Now the plane flys correctly and responds to user input, but the it flies directly into the camera and then can’t be seen any more. First we need to grab the camera and move it to the side of the plane, rotating it around to point at the plane. This is better, but it still doesn’t move. The plane quickly flys beyond the area the camera can see. If we look at the camera in the inspector, we can see that it already has a script called Follow Player X on it:

It has a property called Plane, but nothing’s assigned there. We can set this by dragging and dropping the plane from the hierarchy, or by clicking the small circle icon on the right above and picking the “Player” object from the pop-up list. Running and testing this shows that the camera now follows the plane, but it’s right on top of the plane. It needs to be some distance away. Examining the FollowPlayerX.cs script we see at the top there’s a private property called offset:

```    private Vector3 offset;
```

that is used in the Update() method already:

```    transform.position = plane.transform.position + offset;
```

We just have to give it a value. The easiest way is to change private to public and then specify a value for the offset in the inspector.

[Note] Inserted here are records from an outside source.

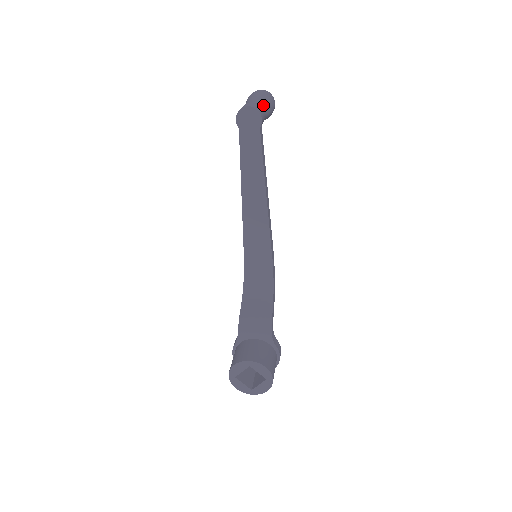
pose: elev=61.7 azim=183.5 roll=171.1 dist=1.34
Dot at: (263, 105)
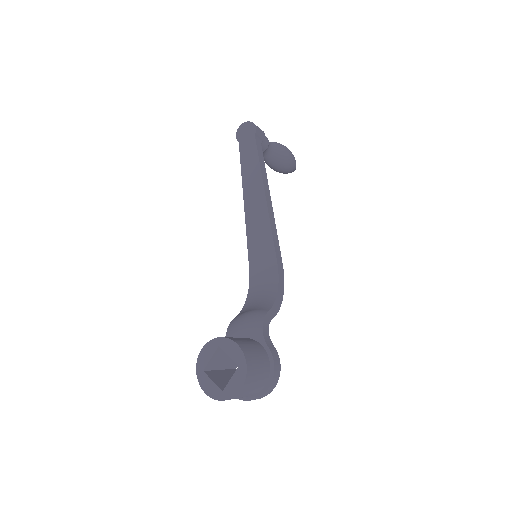
Dot at: (272, 143)
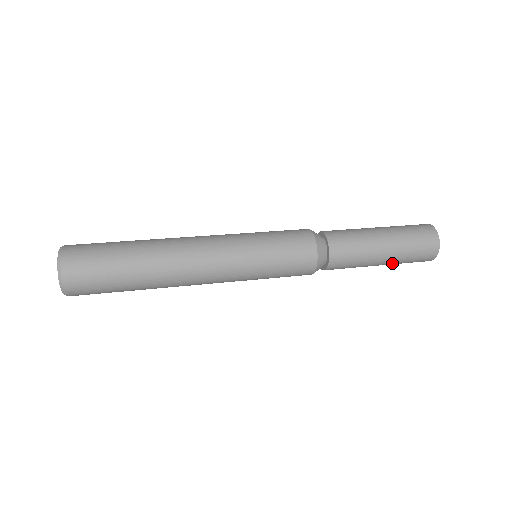
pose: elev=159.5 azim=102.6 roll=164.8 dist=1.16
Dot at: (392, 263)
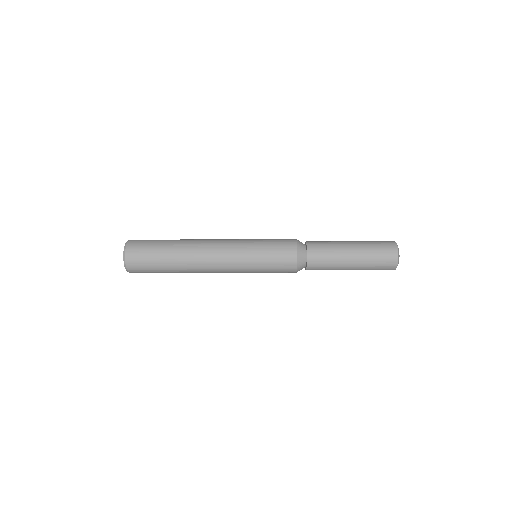
Dot at: occluded
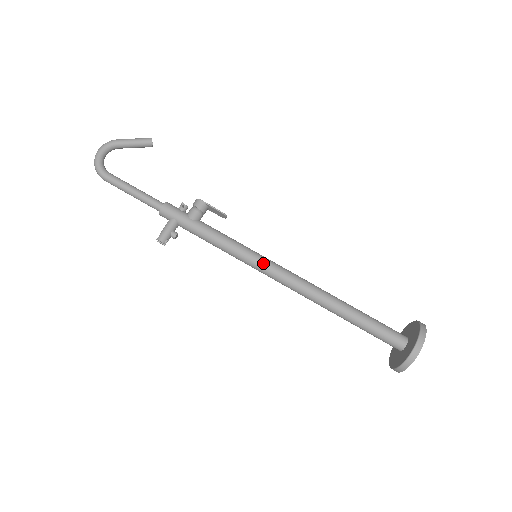
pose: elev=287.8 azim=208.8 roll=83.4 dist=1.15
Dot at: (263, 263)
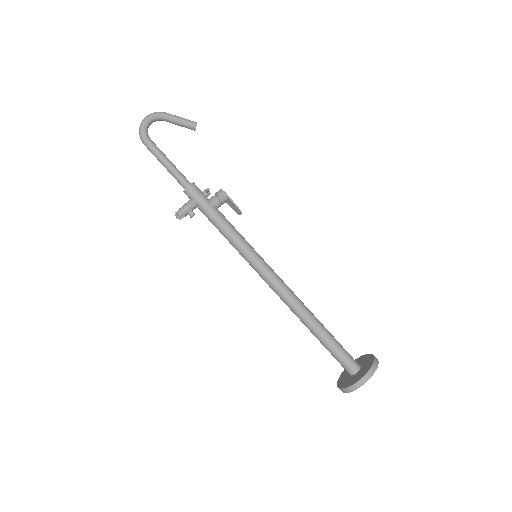
Dot at: (261, 264)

The final challenge is to turn the plane’s propellor. Looking in the inspector, we can see this is its own object, a child of the “Player” object:

To make it spin, we can make a simple new script called SpinPropellor.cs and attach it to the propeller. This code works well:

```using System.Collections;
using System.Collections.Generic;
using UnityEngine;

public class SpinPropellor : MonoBehaviour
{
public float spinSpeed;

// Start is called before the first frame update
void Start()
{

}

// Update is called once per frame
void Update()
{
transform.Rotate(Vector3.forward * Time.deltaTime * spinSpeed);
}
}
```

This is very similar to what we’ve done before, but the axis of rotation is the Vector3.forward here to make the propellor spin in the expected way. I found a value of 1000 or more was good for spinSpeed.

Note that although we’re moving the propellor ourselves, or at least rotating it, that doesn’t interfere with the fact that it’s moving with the plane, because it’s a child object.